Transcribe every line of the items below, keeping each character as it is.

* **Records for this task**

--------

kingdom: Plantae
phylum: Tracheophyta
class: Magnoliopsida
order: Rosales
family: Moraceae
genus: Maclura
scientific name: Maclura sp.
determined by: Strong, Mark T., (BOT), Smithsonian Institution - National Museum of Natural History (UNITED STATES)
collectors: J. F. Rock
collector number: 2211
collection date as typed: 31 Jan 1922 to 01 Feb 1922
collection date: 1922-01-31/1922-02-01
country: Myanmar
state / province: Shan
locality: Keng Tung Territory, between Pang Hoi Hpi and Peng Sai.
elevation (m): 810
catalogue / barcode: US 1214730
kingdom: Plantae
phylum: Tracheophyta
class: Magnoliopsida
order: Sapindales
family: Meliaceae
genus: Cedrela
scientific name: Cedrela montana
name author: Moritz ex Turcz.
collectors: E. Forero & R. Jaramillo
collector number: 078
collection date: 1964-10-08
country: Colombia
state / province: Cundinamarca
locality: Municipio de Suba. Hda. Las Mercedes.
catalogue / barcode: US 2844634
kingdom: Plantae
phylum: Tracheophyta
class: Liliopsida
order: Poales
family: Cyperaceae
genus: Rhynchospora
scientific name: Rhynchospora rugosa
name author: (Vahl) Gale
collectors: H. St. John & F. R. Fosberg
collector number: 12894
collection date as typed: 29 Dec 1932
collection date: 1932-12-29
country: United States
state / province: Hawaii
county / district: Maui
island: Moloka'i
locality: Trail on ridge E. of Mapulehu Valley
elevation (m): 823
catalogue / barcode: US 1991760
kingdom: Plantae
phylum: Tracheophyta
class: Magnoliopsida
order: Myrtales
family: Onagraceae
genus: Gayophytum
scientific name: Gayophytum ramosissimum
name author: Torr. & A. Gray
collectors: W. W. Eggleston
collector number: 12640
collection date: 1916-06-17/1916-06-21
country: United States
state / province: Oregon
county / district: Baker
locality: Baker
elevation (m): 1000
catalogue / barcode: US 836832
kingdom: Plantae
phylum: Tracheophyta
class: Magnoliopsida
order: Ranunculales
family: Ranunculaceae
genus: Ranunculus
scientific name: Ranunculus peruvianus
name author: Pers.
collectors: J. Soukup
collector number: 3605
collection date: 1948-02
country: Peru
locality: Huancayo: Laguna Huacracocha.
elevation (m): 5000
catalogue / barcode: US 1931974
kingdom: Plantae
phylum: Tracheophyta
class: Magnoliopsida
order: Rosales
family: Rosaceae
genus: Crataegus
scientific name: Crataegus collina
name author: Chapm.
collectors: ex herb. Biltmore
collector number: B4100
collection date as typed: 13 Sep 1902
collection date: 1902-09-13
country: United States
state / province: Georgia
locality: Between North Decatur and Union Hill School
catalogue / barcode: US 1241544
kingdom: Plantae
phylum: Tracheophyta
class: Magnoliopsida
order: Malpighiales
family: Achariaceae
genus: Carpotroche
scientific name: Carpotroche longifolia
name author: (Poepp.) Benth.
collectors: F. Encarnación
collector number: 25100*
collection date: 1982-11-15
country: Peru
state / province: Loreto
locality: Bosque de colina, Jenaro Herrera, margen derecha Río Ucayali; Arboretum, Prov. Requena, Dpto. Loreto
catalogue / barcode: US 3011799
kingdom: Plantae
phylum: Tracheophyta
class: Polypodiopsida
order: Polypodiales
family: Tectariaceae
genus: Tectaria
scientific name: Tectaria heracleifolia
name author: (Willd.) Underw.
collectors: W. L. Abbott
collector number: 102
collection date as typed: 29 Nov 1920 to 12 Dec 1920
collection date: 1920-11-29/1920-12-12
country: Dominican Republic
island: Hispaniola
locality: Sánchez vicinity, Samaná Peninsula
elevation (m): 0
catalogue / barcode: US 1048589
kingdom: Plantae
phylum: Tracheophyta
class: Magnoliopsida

--------

* **Solution to the exercise**
kingdom: Plantae
phylum: Tracheophyta
class: Magnoliopsida
order: Rosales
family: Moraceae
genus: Maclura
scientific name: Maclura sp.
determined by: Strong, Mark T., (BOT), Smithsonian Institution - National Museum of Natural History (UNITED STATES)
collectors: J. F. Rock
collector number: 2211
collection date as typed: 31 Jan 1922 to 01 Feb 1922
collection date: 1922-01-31/1922-02-01
country: Myanmar
state / province: Shan
locality: Keng Tung Territory, between Pang Hoi Hpi and Peng Sai.
elevation (m): 810
catalogue / barcode: US 1214730
kingdom: Plantae
phylum: Tracheophyta
class: Magnoliopsida
order: Sapindales
family: Meliaceae
genus: Cedrela
scientific name: Cedrela montana
name author: Moritz ex Turcz.
collectors: E. Forero & R. Jaramillo
collector number: 078
collection date: 1964-10-08
country: Colombia
state / province: Cundinamarca
locality: Municipio de Suba. Hda. Las Mercedes.
catalogue / barcode: US 2844634
kingdom: Plantae
phylum: Tracheophyta
class: Liliopsida
order: Poales
family: Cyperaceae
genus: Rhynchospora
scientific name: Rhynchospora rugosa
name author: (Vahl) Gale
collectors: H. St. John & F. R. Fosberg
collector number: 12894
collection date as typed: 29 Dec 1932
collection date: 1932-12-29
country: United States
state / province: Hawaii
county / district: Maui
island: Moloka'i
locality: Trail on ridge E. of Mapulehu Valley
elevation (m): 823
catalogue / barcode: US 1991760
kingdom: Plantae
phylum: Tracheophyta
class: Magnoliopsida
order: Myrtales
family: Onagraceae
genus: Gayophytum
scientific name: Gayophytum ramosissimum
name author: Torr. & A. Gray
collectors: W. W. Eggleston
collector number: 12640
collection date: 1916-06-17/1916-06-21
country: United States
state / province: Oregon
county / district: Baker
locality: Baker
elevation (m): 1000
catalogue / barcode: US 836832
kingdom: Plantae
phylum: Tracheophyta
class: Magnoliopsida
order: Ranunculales
family: Ranunculaceae
genus: Ranunculus
scientific name: Ranunculus peruvianus
name author: Pers.
collectors: J. Soukup
collector number: 3605
collection date: 1948-02
country: Peru
locality: Huancayo: Laguna Huacracocha.
elevation (m): 5000
catalogue / barcode: US 1931974
kingdom: Plantae
phylum: Tracheophyta
class: Magnoliopsida
order: Rosales
family: Rosaceae
genus: Crataegus
scientific name: Crataegus collina
name author: Chapm.
collectors: ex herb. Biltmore
collector number: B4100
collection date as typed: 13 Sep 1902
collection date: 1902-09-13
country: United States
state / province: Georgia
locality: Between North Decatur and Union Hill School
catalogue / barcode: US 1241544
kingdom: Plantae
phylum: Tracheophyta
class: Magnoliopsida
order: Malpighiales
family: Achariaceae
genus: Carpotroche
scientific name: Carpotroche longifolia
name author: (Poepp.) Benth.
collectors: F. Encarnación
collector number: 25100*
collection date: 1982-11-15
country: Peru
state / province: Loreto
locality: Bosque de colina, Jenaro Herrera, margen derecha Río Ucayali; Arboretum, Prov. Requena, Dpto. Loreto
catalogue / barcode: US 3011799
kingdom: Plantae
phylum: Tracheophyta
class: Polypodiopsida
order: Polypodiales
family: Tectariaceae
genus: Tectaria
scientific name: Tectaria heracleifolia
name author: (Willd.) Underw.
collectors: W. L. Abbott
collector number: 102
collection date as typed: 29 Nov 1920 to 12 Dec 1920
collection date: 1920-11-29/1920-12-12
country: Dominican Republic
island: Hispaniola
locality: Sánchez vicinity, Samaná Peninsula
elevation (m): 0
catalogue / barcode: US 1048589
kingdom: Plantae
phylum: Tracheophyta
class: Magnoliopsida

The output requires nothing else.